Trying to. Still waiting on dealership to get back to me. I don't know what their deal is, but they used to be awesome for service. Then, the guy who I typically worked with was let go(or quit?) and their service has been really bad since then. I have another thread here where I had to take it in multiple times because their techs don't know how to troubleshoot a suspension issue and members here without even seeing my car knew exactly what the problem is.

These cars not having trans fluid dipsticks is the most annoying thing!!!


----------



## TDCruze (Sep 26, 2014)

Gh0st said:


> Trying to. Still waiting on dealership to get back to me. I don't know what their deal is, but they used to be awesome for service. Then, the guy who I typically worked with was let go(or quit?) and their service has been really bad since then. I have another thread here where I had to take it in multiple times because their techs don't know how to troubleshoot a suspension issue and members here without even seeing my car knew exactly what the problem is.
> 
> These cars not having trans fluid dipsticks is the most annoying thing!!!


It may be time to try another dealer from the sounds of things. If there is another one in your area. 
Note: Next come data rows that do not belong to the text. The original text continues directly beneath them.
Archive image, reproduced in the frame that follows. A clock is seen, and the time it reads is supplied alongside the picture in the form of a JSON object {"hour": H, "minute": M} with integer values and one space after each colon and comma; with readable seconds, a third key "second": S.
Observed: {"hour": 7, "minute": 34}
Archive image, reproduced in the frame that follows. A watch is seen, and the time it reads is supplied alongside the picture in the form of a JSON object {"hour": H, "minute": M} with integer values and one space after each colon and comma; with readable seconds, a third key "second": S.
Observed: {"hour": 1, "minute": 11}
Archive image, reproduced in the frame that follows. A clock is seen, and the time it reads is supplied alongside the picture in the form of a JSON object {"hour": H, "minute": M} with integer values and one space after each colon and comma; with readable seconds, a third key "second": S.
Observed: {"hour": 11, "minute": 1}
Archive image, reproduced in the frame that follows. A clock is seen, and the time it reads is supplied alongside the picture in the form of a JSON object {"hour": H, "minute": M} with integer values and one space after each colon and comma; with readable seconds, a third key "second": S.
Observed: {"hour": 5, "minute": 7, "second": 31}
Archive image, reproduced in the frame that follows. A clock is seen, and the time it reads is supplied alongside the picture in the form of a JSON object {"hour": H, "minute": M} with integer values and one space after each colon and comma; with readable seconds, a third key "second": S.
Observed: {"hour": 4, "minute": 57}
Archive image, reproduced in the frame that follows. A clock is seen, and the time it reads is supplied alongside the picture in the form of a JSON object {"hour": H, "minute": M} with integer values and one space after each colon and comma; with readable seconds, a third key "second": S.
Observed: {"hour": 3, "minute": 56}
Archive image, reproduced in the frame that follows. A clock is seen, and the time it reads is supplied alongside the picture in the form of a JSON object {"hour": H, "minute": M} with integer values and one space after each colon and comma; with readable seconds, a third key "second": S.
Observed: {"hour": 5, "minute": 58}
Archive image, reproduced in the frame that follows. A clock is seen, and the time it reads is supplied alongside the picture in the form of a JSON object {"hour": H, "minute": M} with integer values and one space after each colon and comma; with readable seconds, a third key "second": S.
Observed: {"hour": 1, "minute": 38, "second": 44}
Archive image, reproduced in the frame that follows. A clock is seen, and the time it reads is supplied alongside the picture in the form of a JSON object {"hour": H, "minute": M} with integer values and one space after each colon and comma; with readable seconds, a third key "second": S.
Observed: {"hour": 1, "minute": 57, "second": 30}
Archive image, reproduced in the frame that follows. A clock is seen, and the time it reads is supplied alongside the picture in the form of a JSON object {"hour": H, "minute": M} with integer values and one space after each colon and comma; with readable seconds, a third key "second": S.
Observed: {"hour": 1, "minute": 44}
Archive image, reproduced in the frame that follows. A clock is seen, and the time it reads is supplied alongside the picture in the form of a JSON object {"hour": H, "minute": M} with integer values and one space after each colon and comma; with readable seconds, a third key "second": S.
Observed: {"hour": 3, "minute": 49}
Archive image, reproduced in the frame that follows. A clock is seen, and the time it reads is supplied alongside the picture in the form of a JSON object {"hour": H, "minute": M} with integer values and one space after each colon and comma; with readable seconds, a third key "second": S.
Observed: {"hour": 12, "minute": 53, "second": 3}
As for the dipstick I agree it would be very handy to have.


----------



## SneakerFix (Jul 28, 2013)

Don't think its a trans issue. What color was the fluid you saw? Also have you checked the plug gap on your plugs?


----------



## obermd (Mar 3, 2012)

You've got a leak somewhere. Get it in. If you only have the one Chevy dealership go to another GM dealership. The transmission isn't unique to the Cruze.


----------



## AndyK (Jul 28, 2014)

I'm having the EXACT same problem on the highway! Bringing it to the dealer on Tuesday - hope the tranny doesn't seize up before then!

Maybe move this post because it's not a "service issue" yet!?


----------



## Chevy Customer Care (Oct 29, 2011)

AndyK said:


> I'm having the EXACT same problem on the highway! Bringing it to the dealer on Tuesday - hope the tranny doesn't seize up before then!
> 
> Maybe move this post because it's not a "service issue" yet!?


Hey Andy! Please keep us posted on your dealer visit this Tuesday. We're sorry for any inconvenience this has caused. As you know, we're here to offer additional assistance if needed.

Amber N.
Chevrolet Customer Care


----------



## AndyK (Jul 28, 2014)

Thanks Amber!

As an update, it wasn't the tranny. Turns out there was a bad connection to the PCM, and #3 spark plug was shorting out. So the car was running on 3 cylinders for who knows how long! They repaired the PCM connection, re-programmed the computer and replaced one spark plug. Car is now getting 33mpg, compared to 27, and has it's pep back!


----------



## Chevy Customer Care (Oct 29, 2011)

AndyK said:


> Thanks Amber!
> 
> As an update, it wasn't the tranny. Turns out there was a bad connection to the PCM, and #3 spark plug was shorting out. So the car was running on 3 cylinders for who knows how long! They repaired the PCM connection, re-programmed the computer and replaced one spark plug. Car is now getting 33mpg, compared to 27, and has it's pep back!


Andy, that's fantastic that the repairs performed has your car running like a champ again! Thank you for letting us know how everything turned out, and if there's anything else you'd like us to look into, please let us know.

Jasmine F
Chevrolet Customer Care


----------